We'll Return to the Office in 2023 But Not to Stores

Certain events change the course of history, or at least the trajectory of the global economy. To name a few: the Black Death, the invention of the steam engine and World War II, and now the scourge of Covid-19. It's been nearly three years since the World Health Organization declared a global pandemic that changed the world as we knew it. You can’t pause economic and social activity for more than a year and go back to normal. It's hard to know in the moment, or even a decade later, what will change for good. In 2020 people thought they might never go to the office again, or leave home without a mask, or that they’d finally maintain their sourdough starter. Now many of our pre-pandemic behaviors have returned, but we're also starting to see what's unlikely to ever go back to the way it was.

Lingering changes that probably won’t last much longer

Some of our habits are still different from before the pandemic, but they may eventually revert. For example, Americans and Brits aren't eating in restaurants as much as they did in 2019. That may because they still fear disease, or inflation has made it too expensive, or people have just rediscovered the joys of home cooking. But eating out, which had been trending upward over the years, will probably come back. People enjoy it too much to stop.

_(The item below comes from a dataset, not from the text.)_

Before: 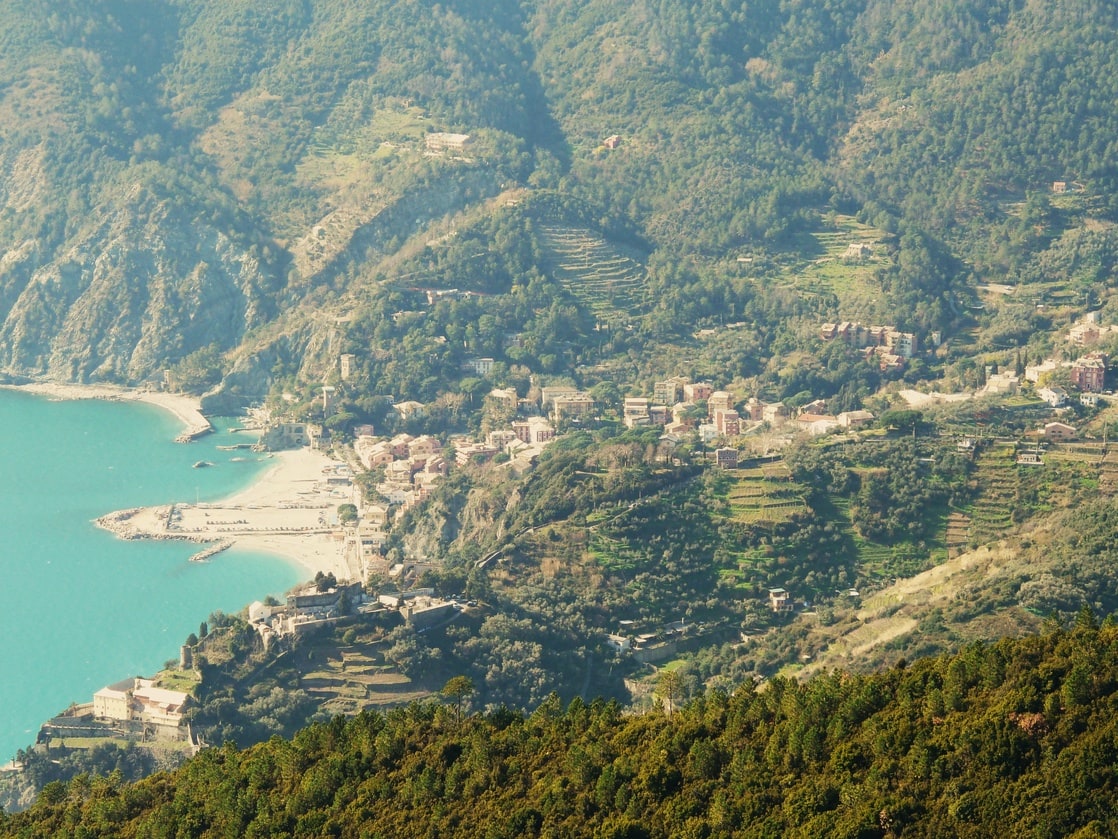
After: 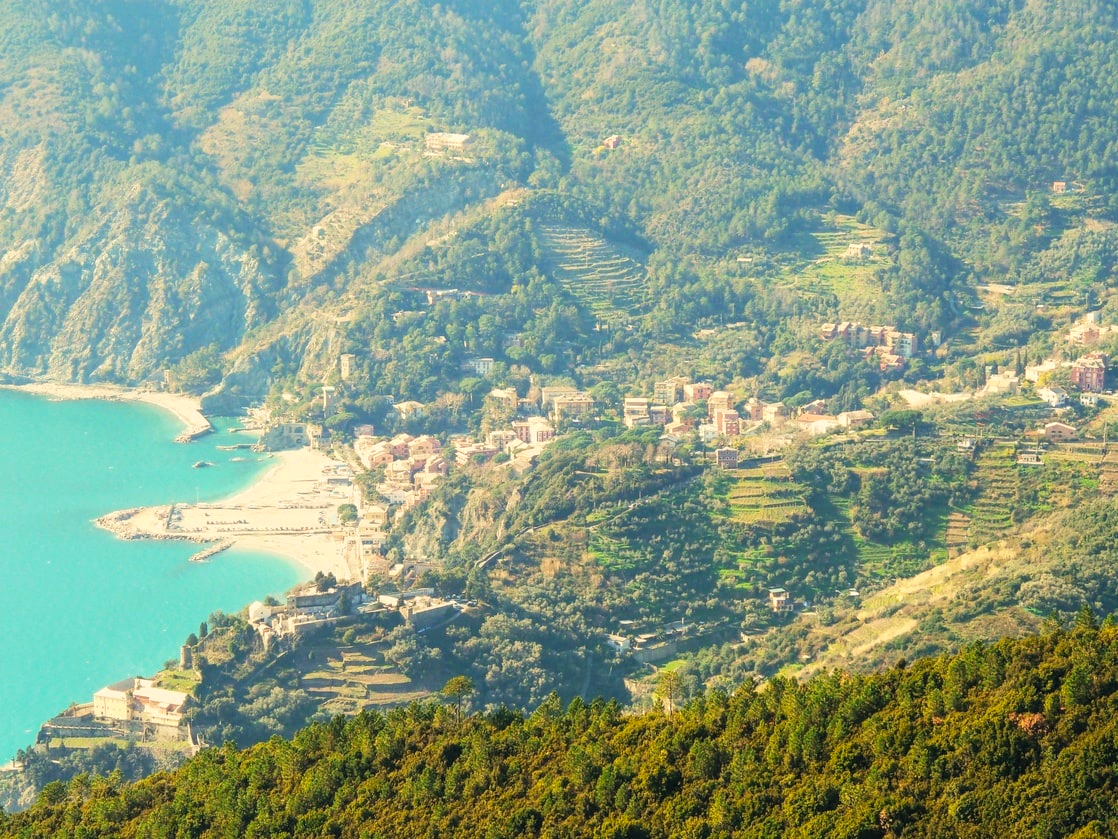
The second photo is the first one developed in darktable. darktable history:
contrast brightness saturation: contrast 0.066, brightness 0.176, saturation 0.408
local contrast: on, module defaults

How we work also is still different. Americans have never had so much power in the labor market. Between the great resignation and quiet quitting and an ongoing labor shortage, workers are demanding more, including more flexibility in where they do their jobs. Moving so many people out of the office to their homes during the pandemic did change work. Before Covid about 5% of workdays were at home, during the pandemic it shot up to 60% and it's now leveled off to 30%. In the fall of 2022 about 29.2% of all full-time employees were working from home part of the time, and 13.3% were fully remote. Right now this seems to be a permanent change. Maybe even as monumental as when workers moved off the home farm and to the factory — a change that had a major impact on our society, culture and economy. So in some ways it seems natural that we are moving work back home.

But many bosses don’t love the idea. They’ve built company culture and training regimes that are dependent on personal interaction. Their preferences are going up against workers who are putting a big premium on flexibility and demanding more of it. And this tension is why work from home may not stick around once the labor market tightens in the next few years and workers have less power.